Jargon can be very confusing and very frustrating to many people. I am often asked: What is forex trading ?… what does ‘forex’ stand for?
When I tell them ‘forex’, or even FX is simply a short term for ‘foreign exchange’ representing the exchange of one countries money e.g. the dollar for another countries money e.g. the euro their faces light up with understanding and they usually smile.
Many people already have some experience of exchanging currencies when they are going to another country for business or on vacation. You probably realize as well that the banks are constantly changing money for businesses who import or export goods from foreign countries.
However, an estimated 70%-90% of currency transactions are speculative. This means that the person or institution making the exchange has no intention of taking delivery of the currency that they have ordered, but plans to trade it back at a profit. This is forex or currency trading.

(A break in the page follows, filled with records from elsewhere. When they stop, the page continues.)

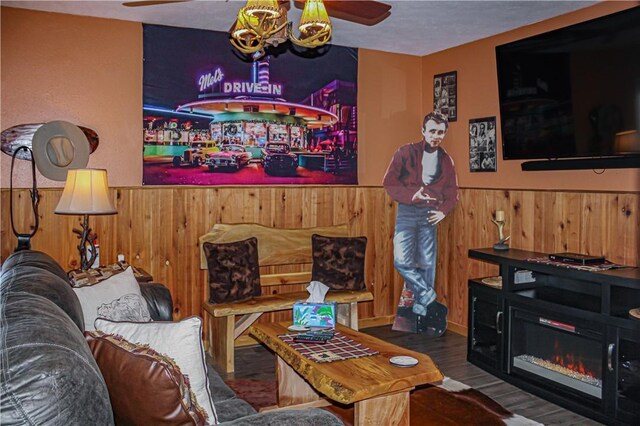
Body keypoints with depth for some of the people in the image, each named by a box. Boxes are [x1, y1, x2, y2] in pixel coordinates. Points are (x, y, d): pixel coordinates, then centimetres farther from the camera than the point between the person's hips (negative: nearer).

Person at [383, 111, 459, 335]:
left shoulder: (446, 160, 10)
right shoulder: (405, 153, -1)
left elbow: (452, 192, 15)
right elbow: (389, 182, -5)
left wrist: (443, 210, -3)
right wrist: (411, 195, -17)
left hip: (429, 214, 2)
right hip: (407, 211, -2)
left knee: (427, 264, 3)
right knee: (402, 261, -14)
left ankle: (421, 309, 15)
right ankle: (430, 299, 1)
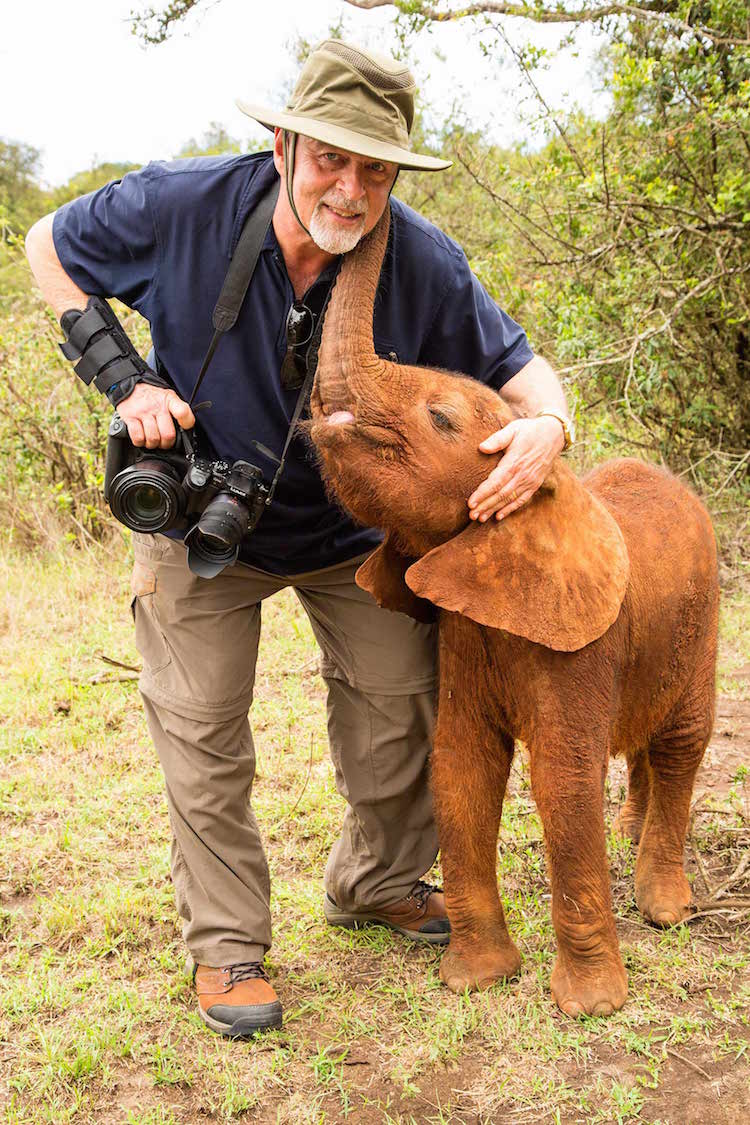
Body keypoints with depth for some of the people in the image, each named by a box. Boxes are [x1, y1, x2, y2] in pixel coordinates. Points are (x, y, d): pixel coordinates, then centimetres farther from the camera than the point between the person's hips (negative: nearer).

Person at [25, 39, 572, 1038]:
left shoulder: (424, 262, -23)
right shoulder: (181, 207, -25)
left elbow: (514, 363, -12)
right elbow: (51, 247, -7)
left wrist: (547, 425, -38)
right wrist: (127, 382, -19)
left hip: (356, 527, 2)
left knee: (398, 702, 6)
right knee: (202, 730, 0)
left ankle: (379, 883, 32)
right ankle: (225, 941, 16)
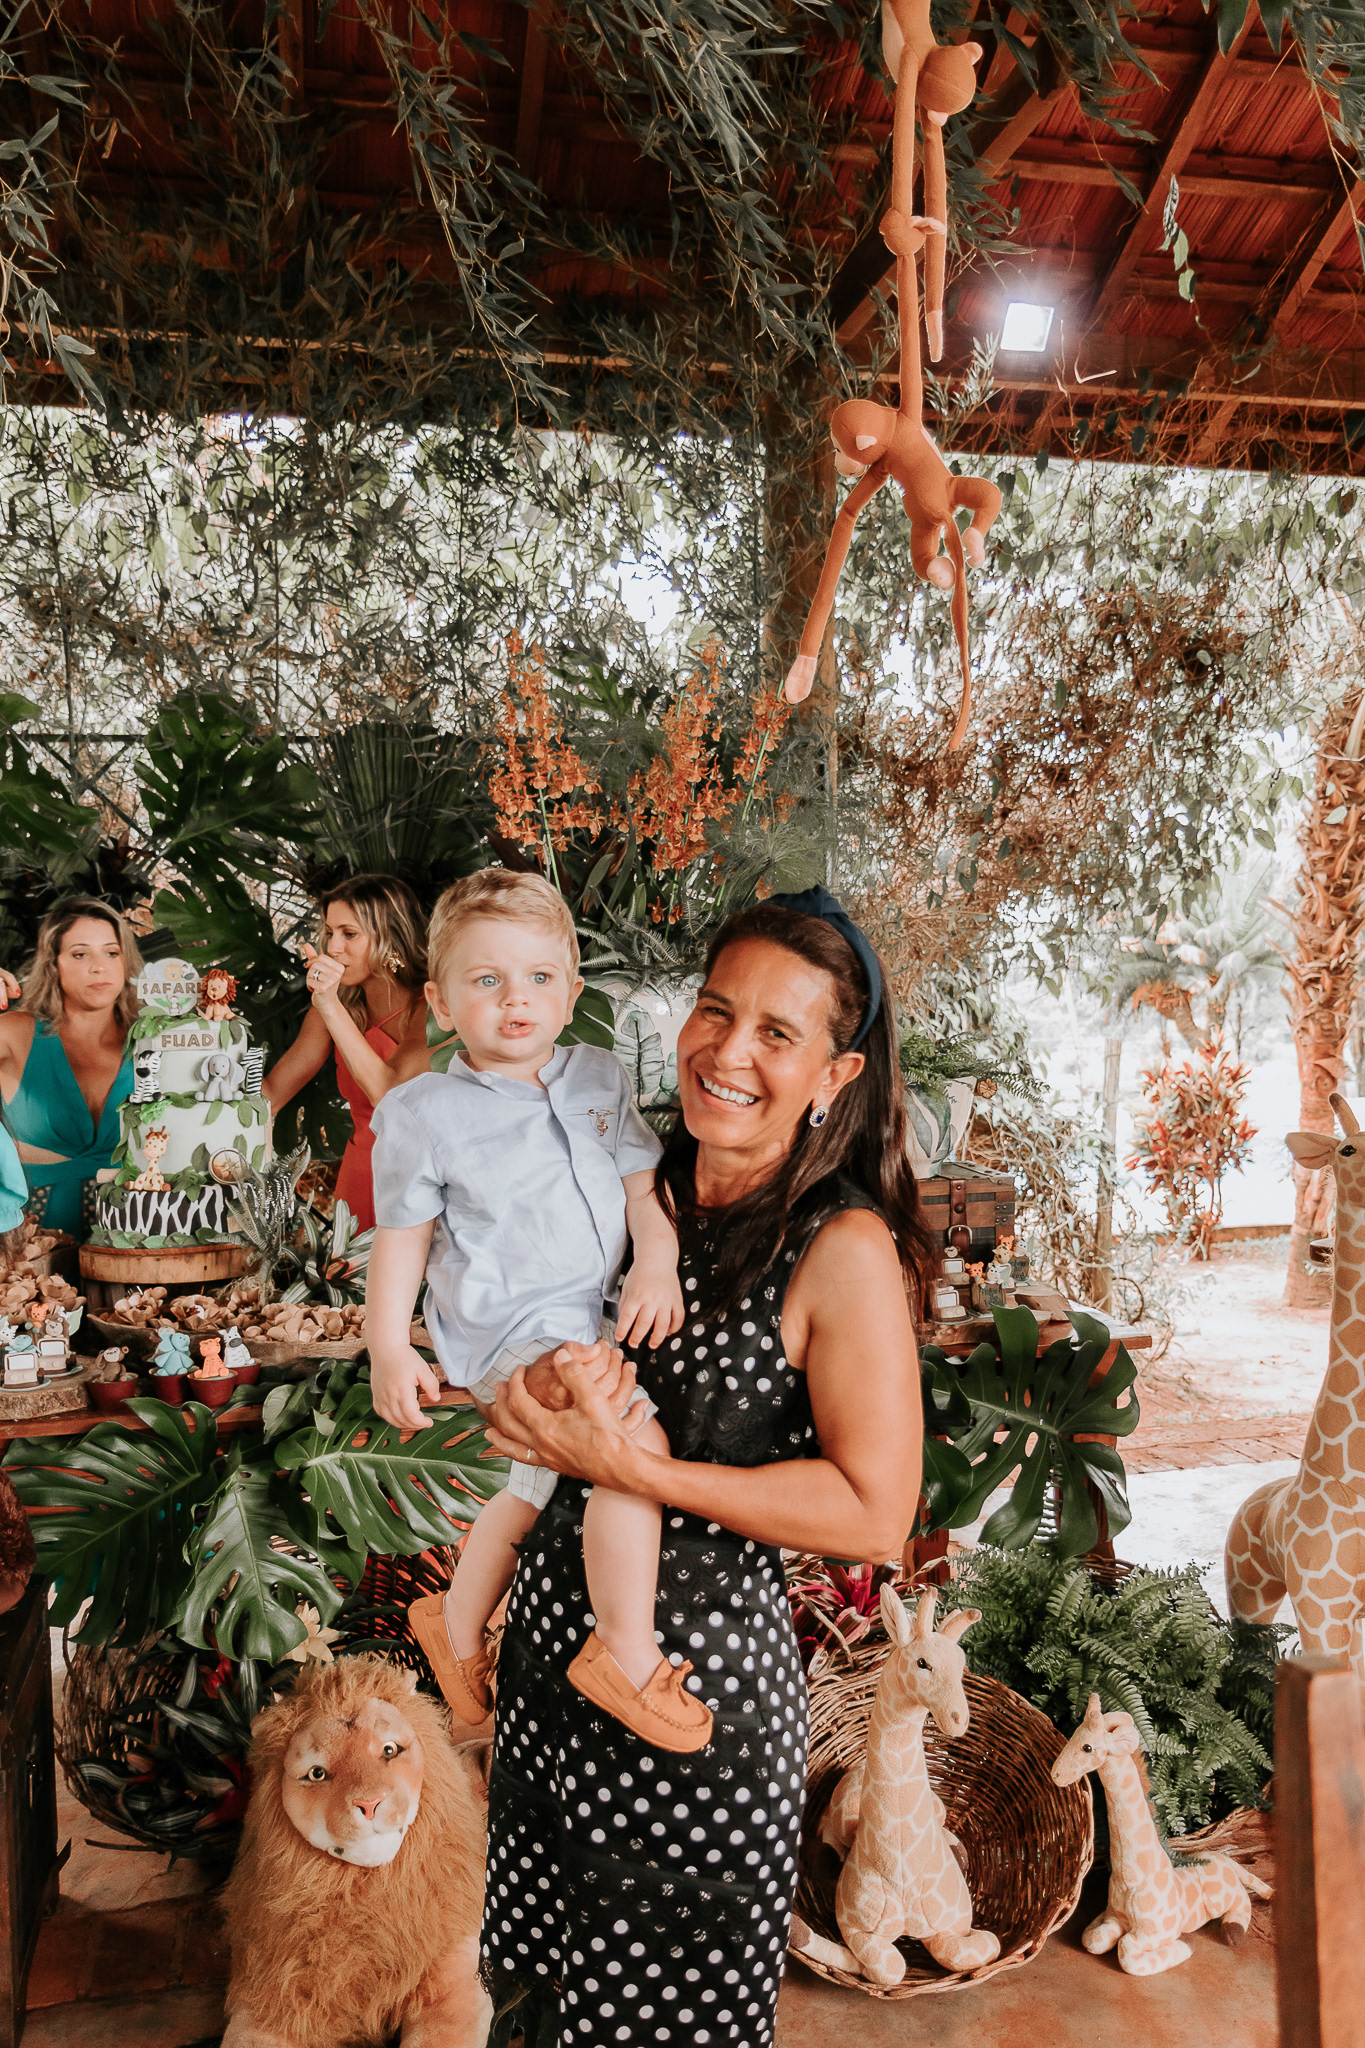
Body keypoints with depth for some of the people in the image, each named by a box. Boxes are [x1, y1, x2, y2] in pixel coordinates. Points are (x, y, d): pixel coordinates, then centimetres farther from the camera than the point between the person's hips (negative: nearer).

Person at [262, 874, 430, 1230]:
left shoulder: (429, 1006, -10)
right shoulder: (340, 1007, 5)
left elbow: (390, 1096, -22)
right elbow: (270, 1094, 7)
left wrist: (330, 1006, -24)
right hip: (358, 1173, 4)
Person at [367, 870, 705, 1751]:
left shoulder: (600, 1076, 4)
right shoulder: (425, 1113, -8)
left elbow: (644, 1182, 6)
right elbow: (402, 1239, -4)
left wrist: (658, 1265, -10)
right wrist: (389, 1348, -9)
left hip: (590, 1319, 7)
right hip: (508, 1328, -7)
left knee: (538, 1485, 24)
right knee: (637, 1437, -26)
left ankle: (458, 1623, 48)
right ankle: (627, 1653, -12)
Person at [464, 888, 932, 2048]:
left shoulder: (843, 1248, -20)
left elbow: (875, 1513, -21)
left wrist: (629, 1467, -24)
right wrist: (544, 1379, -16)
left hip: (701, 1667, -6)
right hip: (559, 1630, 6)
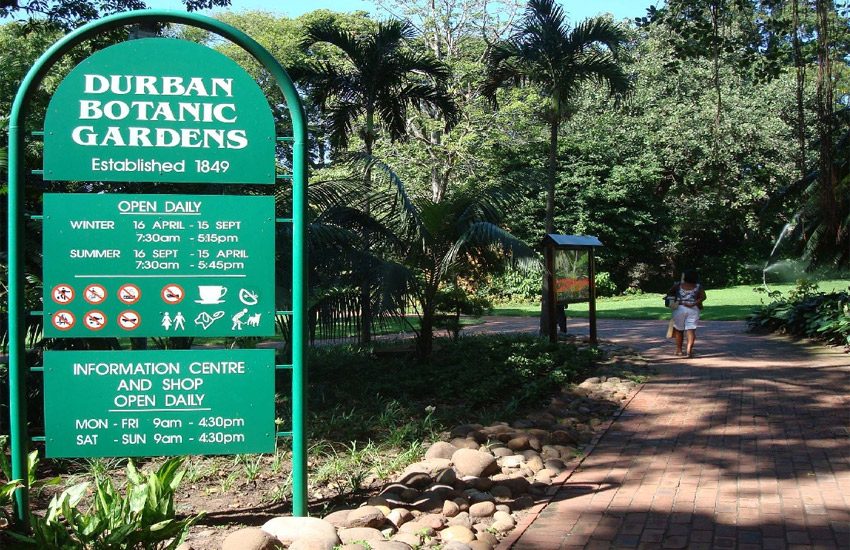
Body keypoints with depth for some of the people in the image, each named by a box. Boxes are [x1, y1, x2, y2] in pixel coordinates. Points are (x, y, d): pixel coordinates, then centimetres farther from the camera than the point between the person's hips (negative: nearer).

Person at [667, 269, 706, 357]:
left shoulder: (678, 285, 3)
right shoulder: (698, 287, 5)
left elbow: (668, 293, 8)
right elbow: (703, 297, -7)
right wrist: (693, 304, -10)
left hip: (679, 308, 0)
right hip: (693, 309, 0)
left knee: (679, 330, 12)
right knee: (691, 330, -2)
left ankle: (679, 350, 17)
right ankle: (689, 350, -13)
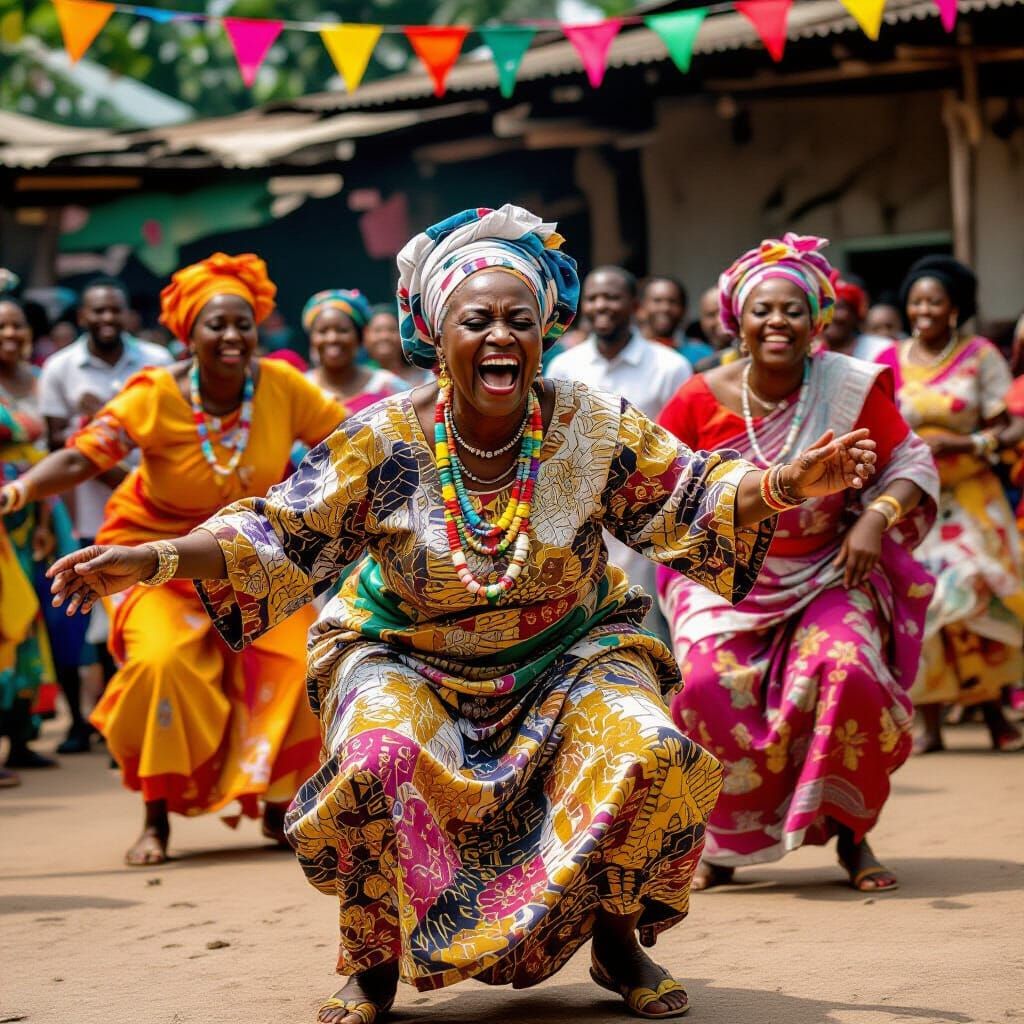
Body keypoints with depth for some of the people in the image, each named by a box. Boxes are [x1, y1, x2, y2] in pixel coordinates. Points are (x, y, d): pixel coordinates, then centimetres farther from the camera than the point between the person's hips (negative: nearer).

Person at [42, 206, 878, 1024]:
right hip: (409, 659, -1)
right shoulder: (385, 441, -15)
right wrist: (149, 560, -29)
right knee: (377, 761, -32)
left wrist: (790, 484, -26)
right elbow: (276, 537, -15)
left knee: (646, 753, -26)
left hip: (569, 651, 1)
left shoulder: (596, 429, -11)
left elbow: (697, 504, -7)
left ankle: (619, 941, 3)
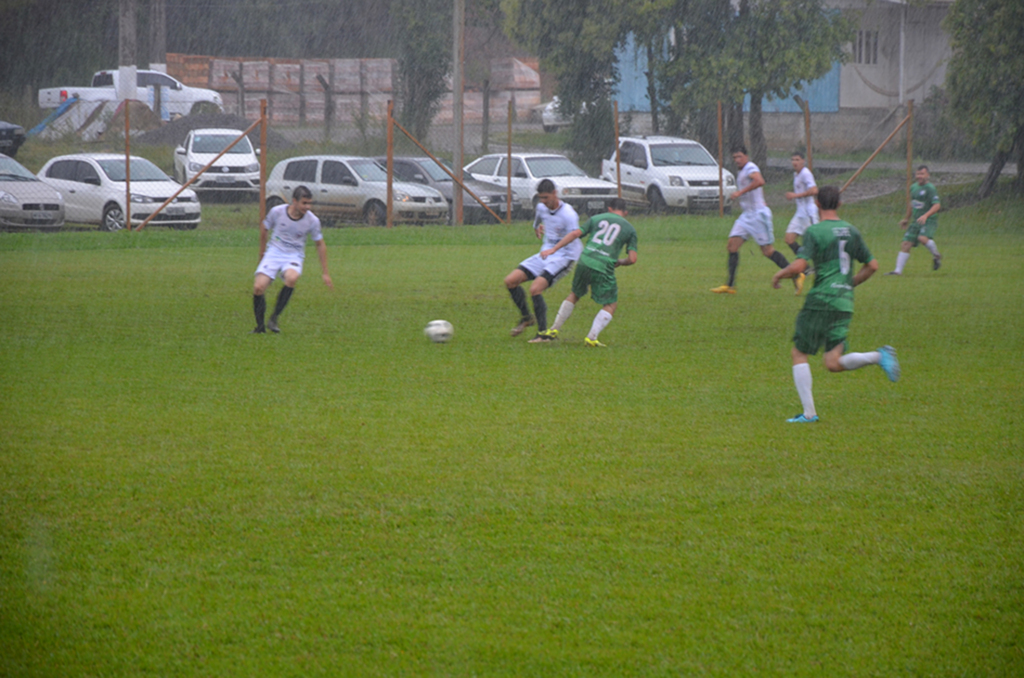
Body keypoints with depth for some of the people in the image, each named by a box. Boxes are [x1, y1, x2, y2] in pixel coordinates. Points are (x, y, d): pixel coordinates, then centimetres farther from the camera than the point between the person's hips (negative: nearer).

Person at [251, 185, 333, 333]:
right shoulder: (277, 212, -11)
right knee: (258, 287, -19)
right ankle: (260, 326, 2)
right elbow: (264, 228, 10)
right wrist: (262, 251, 22)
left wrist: (325, 273, 8)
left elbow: (320, 245, 6)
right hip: (273, 253, 0)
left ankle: (274, 319, -23)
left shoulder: (312, 221, -9)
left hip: (294, 256, 0)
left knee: (292, 278, -35)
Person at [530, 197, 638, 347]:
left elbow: (575, 234, 8)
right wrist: (620, 262, 25)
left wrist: (554, 249, 10)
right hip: (604, 267, -3)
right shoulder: (629, 229, 11)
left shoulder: (597, 218, 17)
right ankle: (592, 337, -3)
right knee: (611, 305, 12)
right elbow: (632, 259, 3)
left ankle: (553, 331, 26)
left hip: (585, 261, 3)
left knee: (575, 295, 25)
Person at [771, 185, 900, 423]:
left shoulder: (814, 232, -7)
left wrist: (779, 275, 3)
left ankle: (809, 412, 5)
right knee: (834, 363, 2)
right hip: (845, 303, 6)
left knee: (799, 353, 9)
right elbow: (872, 265, 16)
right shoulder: (851, 232, 12)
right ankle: (879, 356, -21)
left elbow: (798, 266, -17)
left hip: (821, 299, -6)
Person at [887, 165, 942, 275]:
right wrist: (906, 219, 32)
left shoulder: (930, 188, -11)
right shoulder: (914, 187, 13)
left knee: (922, 238, -32)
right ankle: (898, 270, 4)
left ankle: (936, 256, -6)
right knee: (905, 245, -1)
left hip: (929, 221, -7)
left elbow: (937, 205, -19)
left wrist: (926, 215, -32)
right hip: (916, 222, 7)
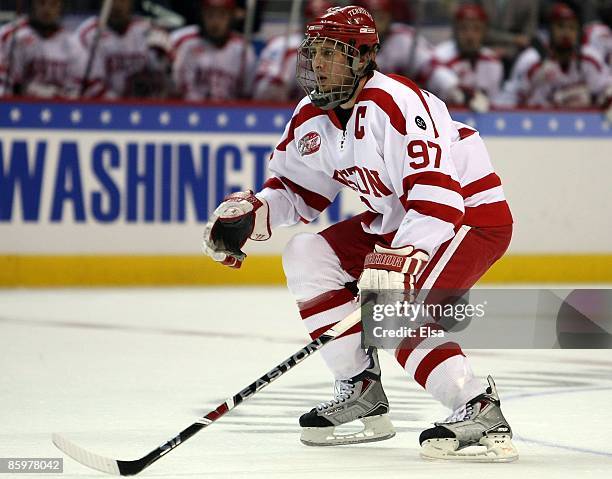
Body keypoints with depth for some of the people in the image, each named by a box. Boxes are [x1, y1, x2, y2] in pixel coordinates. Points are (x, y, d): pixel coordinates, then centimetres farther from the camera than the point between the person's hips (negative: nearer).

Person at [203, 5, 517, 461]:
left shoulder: (398, 105, -28)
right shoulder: (312, 118, 0)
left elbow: (435, 195, -36)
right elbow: (296, 186, 13)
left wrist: (401, 258, -46)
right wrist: (249, 213, -6)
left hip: (471, 212, -10)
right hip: (397, 220, 10)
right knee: (307, 257, 2)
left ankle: (479, 411, -22)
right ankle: (362, 392, 7)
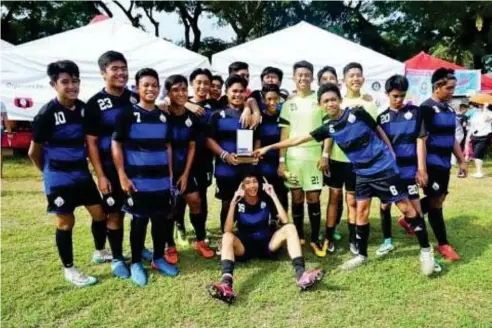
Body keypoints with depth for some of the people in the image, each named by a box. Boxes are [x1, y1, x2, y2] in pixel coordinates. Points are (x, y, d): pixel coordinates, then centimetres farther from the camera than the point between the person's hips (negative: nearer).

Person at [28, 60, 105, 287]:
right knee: (66, 221, 5)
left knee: (100, 213, 11)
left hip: (82, 173, 6)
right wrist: (49, 173, 6)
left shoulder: (84, 108, -1)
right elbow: (34, 152, -6)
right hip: (59, 179, -5)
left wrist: (83, 164, 13)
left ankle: (100, 252, 36)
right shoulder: (47, 114, -16)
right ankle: (69, 269, 22)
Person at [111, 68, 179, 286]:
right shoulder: (127, 114, -5)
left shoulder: (164, 116, 9)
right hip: (138, 181, -4)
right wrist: (122, 176, -11)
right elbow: (116, 145, -5)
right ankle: (136, 264, 20)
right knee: (139, 221, 5)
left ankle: (158, 259, 28)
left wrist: (170, 173, 11)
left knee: (161, 220, 11)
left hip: (162, 180, 5)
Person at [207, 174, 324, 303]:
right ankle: (226, 283, -56)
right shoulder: (238, 203, -6)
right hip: (245, 246, -1)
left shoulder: (266, 199, -2)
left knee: (290, 228, -23)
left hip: (267, 244, 2)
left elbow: (285, 221, -14)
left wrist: (273, 196, -17)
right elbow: (227, 230, -19)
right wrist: (233, 202, -25)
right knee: (227, 236, -32)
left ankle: (300, 274, -42)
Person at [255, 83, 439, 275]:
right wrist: (269, 148, 0)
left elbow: (379, 130, 1)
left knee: (405, 207, 0)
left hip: (383, 167, -4)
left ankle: (426, 250, 13)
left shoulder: (357, 113, -13)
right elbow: (299, 139, 0)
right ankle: (362, 255, 20)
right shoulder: (328, 128, -2)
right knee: (361, 211, 6)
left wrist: (391, 154, 3)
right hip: (362, 173, 4)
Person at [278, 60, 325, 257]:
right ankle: (299, 238, 21)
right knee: (297, 198, 8)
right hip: (293, 157, 2)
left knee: (313, 198, 0)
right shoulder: (289, 103, 8)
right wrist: (281, 160, 0)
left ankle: (315, 240, 11)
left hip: (314, 156, -2)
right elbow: (284, 133, 6)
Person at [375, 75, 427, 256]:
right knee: (385, 205, 8)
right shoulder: (382, 117, 5)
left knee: (415, 207, -3)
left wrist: (422, 169, -8)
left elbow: (420, 141, -3)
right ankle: (387, 241, 23)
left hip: (409, 169, -2)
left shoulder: (414, 112, 0)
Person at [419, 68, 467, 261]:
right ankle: (443, 244, 10)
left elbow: (452, 138, 20)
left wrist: (461, 161, 18)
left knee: (437, 199, 14)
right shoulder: (427, 108, -12)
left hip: (444, 163, 8)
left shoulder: (449, 109, 13)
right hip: (431, 163, -8)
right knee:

Most world currencies no longer have a fixed exchange rate, so their values or prices are constantly fluctuating. When a country is experiencing an economic boom is currency value will generally be strong, or high. When a country has an economic crisis or downturn, its currency will usually fall too.
Since small changes in values are happening every minute to every currency, there is a lot of potential for financial traders to make money by buying a currency whose price is rising in exchange for one whose price is falling.
Unlike with stocks, you are always dealing with a pair of currencies because you have to give money in one currency to get it in another. Each currency is denoted by three letters and the major pairs will look like this: EUR/USD (euro/US dollar), GBP/JPY (British pound, Japanese yen) etc.
Unlike stocks of course you do not receive any dividends on a currency investment. You have to act on rising and falling trends or economic and financial news to decide when to buy and sell.
You then close the trade by exchanging the opposite way and if the market has moved far enough in the direction you expected, you will come out with a profit.
Until recent years the market was entirely in the hands of banks and other institutions with large investment funds but the development of the internet has meant that much smaller investors can enter the markets via their home computer.
You need a broker and there are many who cater to the smaller trader by offering mini forex trading accounts so that you can start up with just a few hundred dollars. A larger starting fund is recommended. Like all speculative trading, this is a risky form of investment so you should only be trading with money that you do not need for other purposes.
Fortunately most brokers offer free forex demo accounts where you can learn your trading skills by practicing in demonstration mode before you ever risk a real cent.
You can use leverage to control larger sums of money than you have in your account. This means that theoretically you can make a lot of money in a short time, and this is a very attractive prospect for a growing number of people.
Keep in mind that money can be lost very fast too. Solid training, experience with a demo account and a good system are some of the qualities that you will need to cultivate if you want to explore what is forex trading for real.